For visitors, there are two kinds of grocery shopping in Ha
vana: the market and “The Shopping.” Vedado is comparatively well served by both. It houses two of the handful of supermarkets that everyone calls “The Shopping” in the city. One is located in the Galleria at Paseo, a two-storey shopping mall at the west end of Vedado, which includes a store that sells nothing but plastic flowers, several stores that sell high-end perfume and lotions, and a forlorn-looking toy store. The other Vedado supermarket is located in the FOSCSA building. This Vedado high rise, the tallest building in Cuba, looks as though it might have been a product of Soviet-era architectural brutality, but it was actually constructed a few years before the 1959 revolution.

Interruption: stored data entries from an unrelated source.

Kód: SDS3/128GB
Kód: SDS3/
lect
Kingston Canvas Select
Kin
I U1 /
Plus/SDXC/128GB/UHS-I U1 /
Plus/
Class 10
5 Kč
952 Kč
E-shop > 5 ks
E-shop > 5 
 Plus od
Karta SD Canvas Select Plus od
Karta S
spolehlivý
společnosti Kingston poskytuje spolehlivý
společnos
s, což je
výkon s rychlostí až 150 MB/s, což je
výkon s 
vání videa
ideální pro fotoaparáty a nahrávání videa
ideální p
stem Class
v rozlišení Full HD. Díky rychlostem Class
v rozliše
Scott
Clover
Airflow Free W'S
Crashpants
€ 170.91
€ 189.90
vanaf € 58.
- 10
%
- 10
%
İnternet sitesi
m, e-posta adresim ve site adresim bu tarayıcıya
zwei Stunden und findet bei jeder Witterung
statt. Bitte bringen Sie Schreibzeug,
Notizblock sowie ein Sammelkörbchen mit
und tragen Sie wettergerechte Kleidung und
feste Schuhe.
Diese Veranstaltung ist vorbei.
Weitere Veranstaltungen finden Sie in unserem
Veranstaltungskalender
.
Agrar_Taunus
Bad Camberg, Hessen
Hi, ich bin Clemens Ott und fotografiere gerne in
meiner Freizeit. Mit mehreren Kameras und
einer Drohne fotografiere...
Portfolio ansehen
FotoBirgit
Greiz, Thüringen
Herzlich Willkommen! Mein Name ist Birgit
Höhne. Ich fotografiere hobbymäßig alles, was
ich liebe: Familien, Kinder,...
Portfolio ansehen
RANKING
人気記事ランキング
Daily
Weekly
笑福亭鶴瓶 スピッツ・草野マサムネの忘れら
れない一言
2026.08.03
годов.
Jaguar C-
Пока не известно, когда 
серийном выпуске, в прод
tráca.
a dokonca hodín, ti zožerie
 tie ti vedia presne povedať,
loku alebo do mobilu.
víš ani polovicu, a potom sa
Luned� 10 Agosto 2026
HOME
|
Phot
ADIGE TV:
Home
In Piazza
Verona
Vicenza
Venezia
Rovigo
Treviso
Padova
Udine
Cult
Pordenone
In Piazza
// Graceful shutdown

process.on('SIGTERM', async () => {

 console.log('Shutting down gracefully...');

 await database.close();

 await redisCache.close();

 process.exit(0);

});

It opened its doors in 1956 as the offices of a Cuban broadcasting network, but several years later was reinvented almost completely as housing for the flood of Soviet managers and advisors who moved to Cuba in the early 1960s. The ground floor supermarket was once reserved solely for foreigners, which in those days meant mostly Soviets. Now the supermarkets are open for everyone, but the goods are sold in CUC (Cuban Convertible Pesos), equivalent to the US dollar, which few Cubans earn.